После завтрака мы вышли вместе: Наттана — к Ларнелам, я — на мельницу. Крупные кружевные снежинки усыпали плащ и капюшон девушки и медленно таяли на ткани. Я поинтересовался ее самочувствием, и она сказала, что пока не совсем пришла в себя, слишком устала и когда-нибудь она еще покажет мне, какой она ходок… Мысли ее были с братом, который верхом пробирался сейчас сквозь метель к ущелью Моров.
— Я не чувствую здешней погоды, — сказала она, — и плохо представляю, что творится сейчас там, наверху, на открытых местах. У нас таких ущелий нет. Теперь я все время буду за него неспокойна.
Идти до большака было недалеко, здесь наши пути расходились.
— Я увижу вас за ленчем? — спросил я.
— Ларнелы, наверное, попросят меня остаться. Я предупредила Мару. Этого не стоило делать?
— Что вы, что вы, я не против.
Наттана прислонилась к створке ворот.
— Если вы против… — начала она медленно, глядя на меня в упор зелеными глазами.
— Ваше время, Наттана, принадлежит вам.
— Если вам хочется, чтобы я уделяла часть его и вам, почему вы не сказали об этом?
— Да, мне хочется.
— Так можете пользоваться им.
— На сегодня вы уже со столькими договорились.
— А вам не хотелось?
— Я же сказал, что нет!
Кажется, мы начинали ссориться…
— Это правда, Джонланг?
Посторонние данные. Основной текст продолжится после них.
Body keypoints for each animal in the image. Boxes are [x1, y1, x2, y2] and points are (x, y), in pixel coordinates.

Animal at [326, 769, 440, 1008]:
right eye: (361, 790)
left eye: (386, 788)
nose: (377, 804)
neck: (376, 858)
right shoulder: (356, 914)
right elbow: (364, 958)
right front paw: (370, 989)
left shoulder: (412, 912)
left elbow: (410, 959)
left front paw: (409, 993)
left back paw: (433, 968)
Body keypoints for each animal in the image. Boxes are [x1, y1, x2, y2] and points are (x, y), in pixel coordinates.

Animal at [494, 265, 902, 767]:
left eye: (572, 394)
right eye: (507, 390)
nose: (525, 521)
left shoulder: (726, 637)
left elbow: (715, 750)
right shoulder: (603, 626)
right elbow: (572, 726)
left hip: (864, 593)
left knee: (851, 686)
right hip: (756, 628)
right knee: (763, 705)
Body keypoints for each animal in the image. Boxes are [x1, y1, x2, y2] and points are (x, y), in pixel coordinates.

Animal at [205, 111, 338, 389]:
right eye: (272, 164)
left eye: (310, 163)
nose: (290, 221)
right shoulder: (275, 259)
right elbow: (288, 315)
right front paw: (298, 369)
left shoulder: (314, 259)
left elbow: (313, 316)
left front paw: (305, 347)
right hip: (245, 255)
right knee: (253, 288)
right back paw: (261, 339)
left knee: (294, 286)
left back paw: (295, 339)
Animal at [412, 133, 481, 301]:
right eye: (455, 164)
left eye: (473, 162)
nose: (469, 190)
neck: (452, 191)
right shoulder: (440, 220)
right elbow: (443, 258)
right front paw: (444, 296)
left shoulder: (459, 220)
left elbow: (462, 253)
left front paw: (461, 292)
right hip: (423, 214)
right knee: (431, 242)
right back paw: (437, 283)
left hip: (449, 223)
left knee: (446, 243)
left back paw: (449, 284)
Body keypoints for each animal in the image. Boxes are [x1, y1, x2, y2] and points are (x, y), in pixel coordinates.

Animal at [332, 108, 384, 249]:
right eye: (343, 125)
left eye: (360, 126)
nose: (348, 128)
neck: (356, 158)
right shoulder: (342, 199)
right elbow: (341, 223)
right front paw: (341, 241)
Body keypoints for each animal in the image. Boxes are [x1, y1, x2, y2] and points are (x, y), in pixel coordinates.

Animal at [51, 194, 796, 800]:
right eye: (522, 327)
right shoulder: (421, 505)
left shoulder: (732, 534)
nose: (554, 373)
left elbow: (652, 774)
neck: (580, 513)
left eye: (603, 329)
Отвечайте! Только честно!
— Наттана, — сказал я, помолчав, — вам хочется жить вместе с Марой. Вы хотите повидаться со своей приятельницей, которая тоже ткет. Единственное, чего я хочу, — это вашего внимания.
— Значит, немного внимания?
— Именно! Скажем, завтра…
— Думаю только, что буду еще слабой.
— Тогда уделите мне вторую половину дня.
— Хорошо.
— Не знаю, право, чем нам заняться.
— Поглядим, какая будет погода. А чем заниматься — все равно.
Итак — мир.
— Может, хотите взглянуть на мельницу?
— Я загляну на обратном пути.
— Утром?
— Нет, после ленча.
— Буду ждать.
Девушка свернула на тропинку к дому Ларнелов. Ее одежда, волосы были такими яркими, что рядом с ними окружающее казалось почти мрачным.
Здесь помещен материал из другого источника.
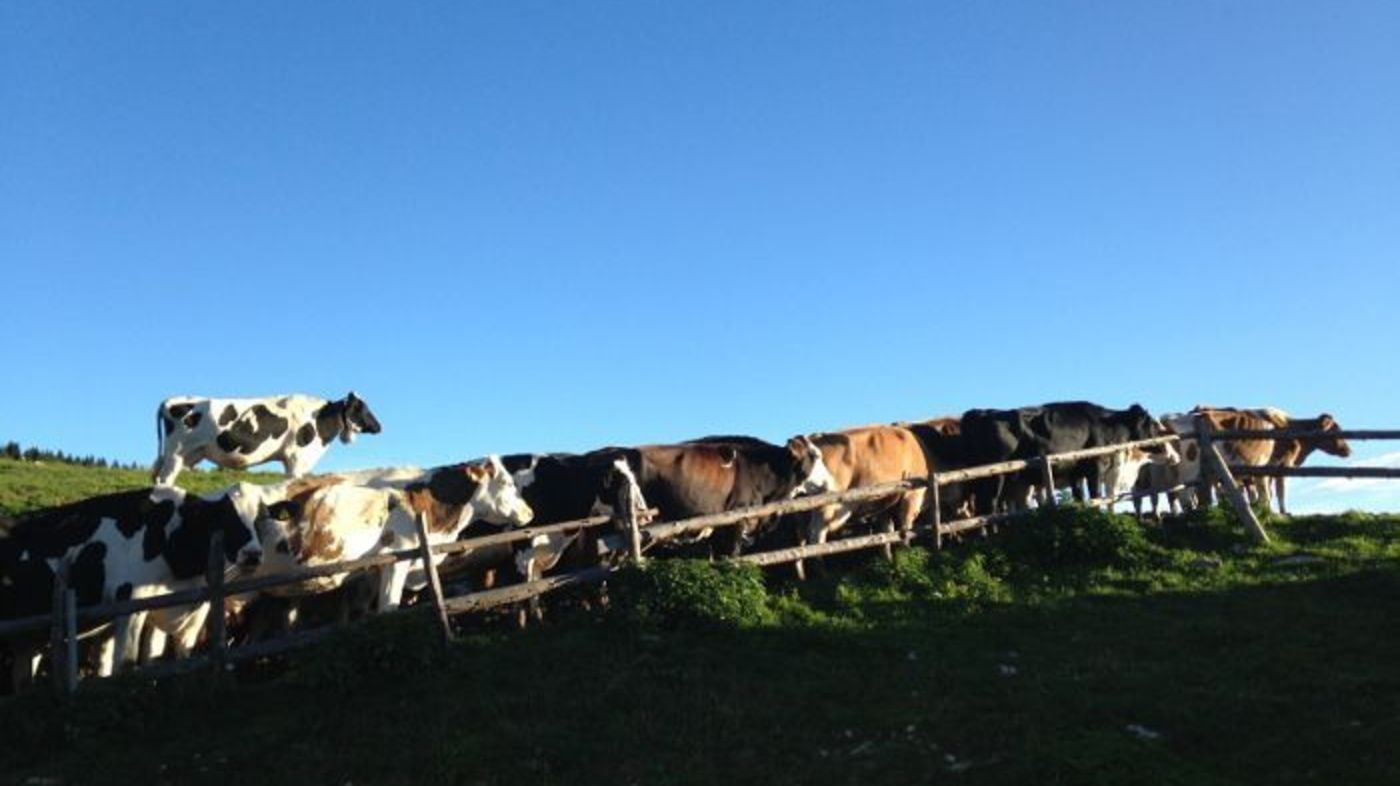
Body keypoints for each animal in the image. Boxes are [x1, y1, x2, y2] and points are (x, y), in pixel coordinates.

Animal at [0, 483, 276, 691]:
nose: (253, 554)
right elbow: (126, 663)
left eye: (261, 519)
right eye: (225, 517)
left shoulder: (172, 609)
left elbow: (158, 659)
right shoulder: (130, 602)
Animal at [153, 392, 382, 485]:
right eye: (363, 408)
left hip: (186, 455)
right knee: (164, 480)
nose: (379, 426)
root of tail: (171, 400)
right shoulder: (295, 459)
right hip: (175, 454)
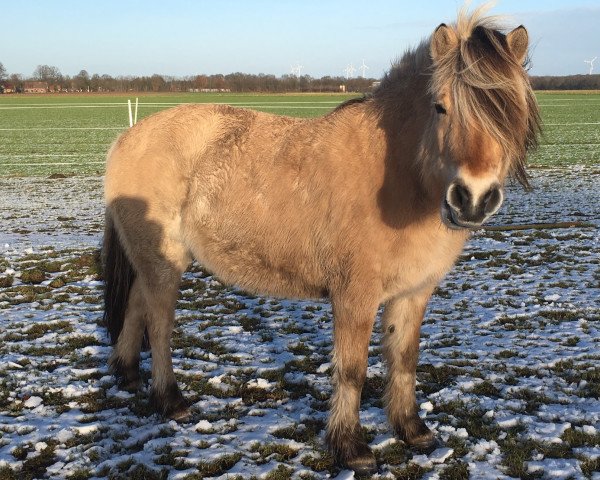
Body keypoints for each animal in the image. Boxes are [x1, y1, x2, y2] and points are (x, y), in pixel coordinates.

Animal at [104, 5, 544, 474]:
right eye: (441, 107)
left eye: (510, 113)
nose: (473, 198)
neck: (396, 175)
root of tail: (126, 138)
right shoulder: (354, 296)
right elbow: (351, 369)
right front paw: (351, 446)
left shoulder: (413, 293)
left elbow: (404, 358)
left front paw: (412, 429)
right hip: (165, 261)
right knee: (159, 324)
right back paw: (170, 400)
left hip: (151, 259)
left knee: (137, 304)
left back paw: (128, 375)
— Вы очень красивая, Наттана! — крикнул я ей вслед.
Она оглянулась, глаза ее блеснули.
— Иногда.
— Всегда!
— Ах нет! — Она рассмеялась, махнула мне рукой и пошла вдоль большака, закутавшись в плащ и оставляя на свежевыпавшем снегу цепочку темных следов.
Уровень воды в запруде почти достигал верхнего края насыпи, с которой три месяца назад с шумным плеском ныряли купальщики. По контрасту со снежинками в белесом воздухе и белыми пространствами вокруг вода казалась совсем черной. Одолевая плотину под мостом, вода всплескивала зеленой стеклянной волной и, падая, рассыпалась каскадом пены и брызг. Глухой шум этого рукотворного водопада будет постоянным музыкальным сопровождением моей утренней работы.